Steer by wire (SbW) system is examined, considering the positive effects of the lack of direct mechanical connection between steering wheel and rack. SbW system's steering wheel has to generate a resistant torque which adds to the friction one. Such torque must be felt as natural by the average driver and carry information about vehicle dynamic condition.
System prototype is obtained from a classical steering system. Steering wheel is linked to a brushless 12V DC current electric motor designed to develop resistance torque, after steering column is removed, triple stadium planetary gear is necessary to increase the torque output.
A hardware in the loop test bench is realized in order to test feedback torque generation and steering wheel efficiency influence on vehicle behaviour. Steering wheel is fixed to the bench and its rotation acquired by an optic encoder.

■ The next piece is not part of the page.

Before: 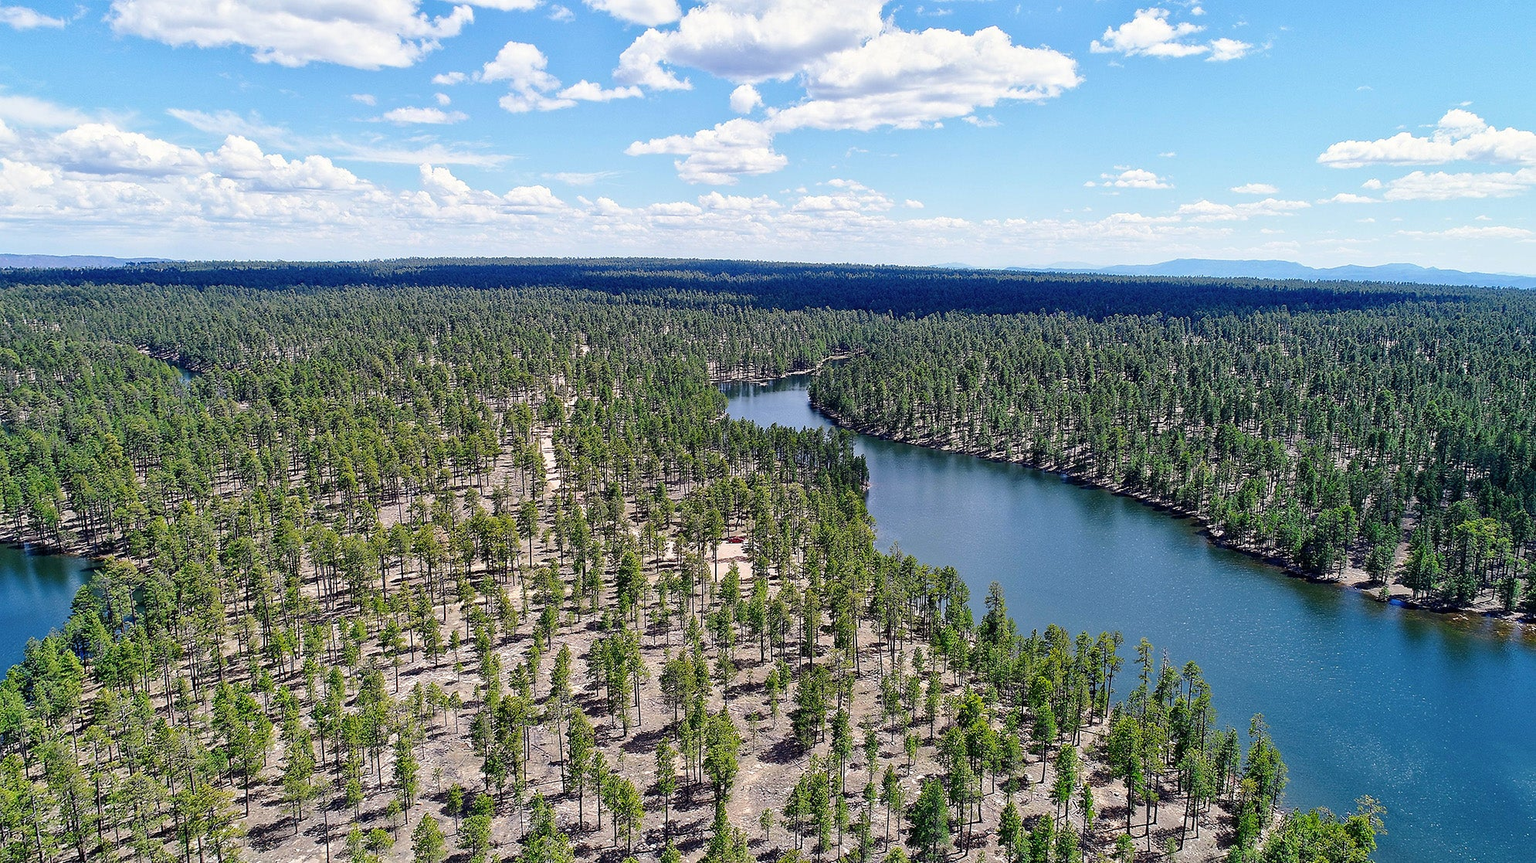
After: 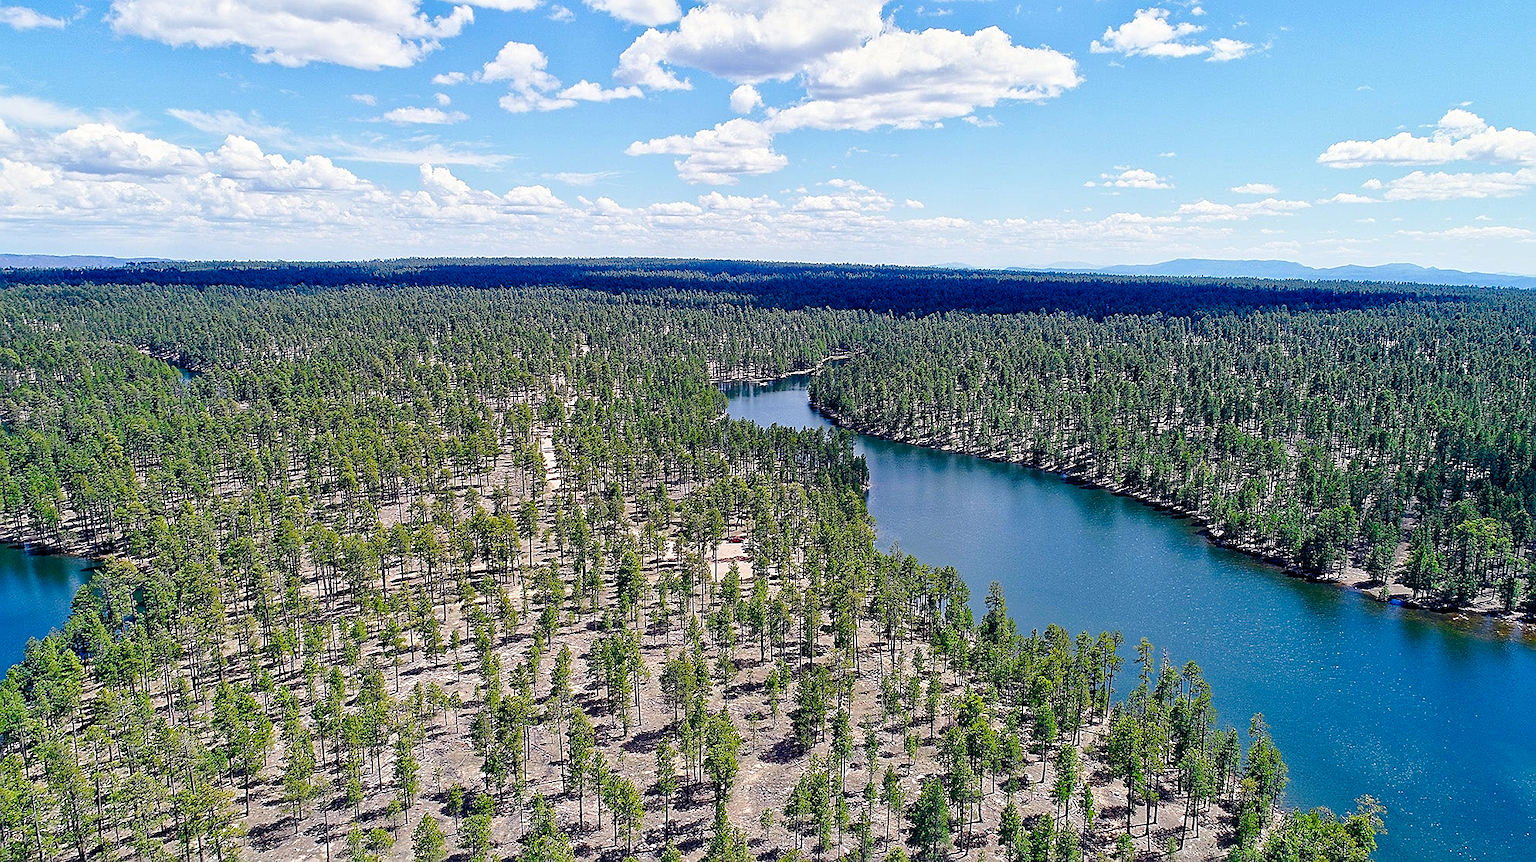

Steering wheel angle is used as input for a ten degrees of freedom vehicle model through an acquisition data board. The same board is used to generate an analog signal capable of controlling electric motor torque.
A classical steering system is modelled using a multi-body software. Suspension elastokinematics is considered to obtain steering system characteristics and steering torque during several manoeuvres. A second steering model is developed with Simulink software and validated through the previous one, in order to be merged with former vehicle model and used in real time simulation with steering test bench.
Experimental tests are performed to optimize the feedback torque control. The reference torque is then calculated only using signals coming from vehicle on board sensors. Control logic is finally improved in order to stiffen the steering system unnaturally when lateral acceleration is about to reach adherence limit and prevent further steering action.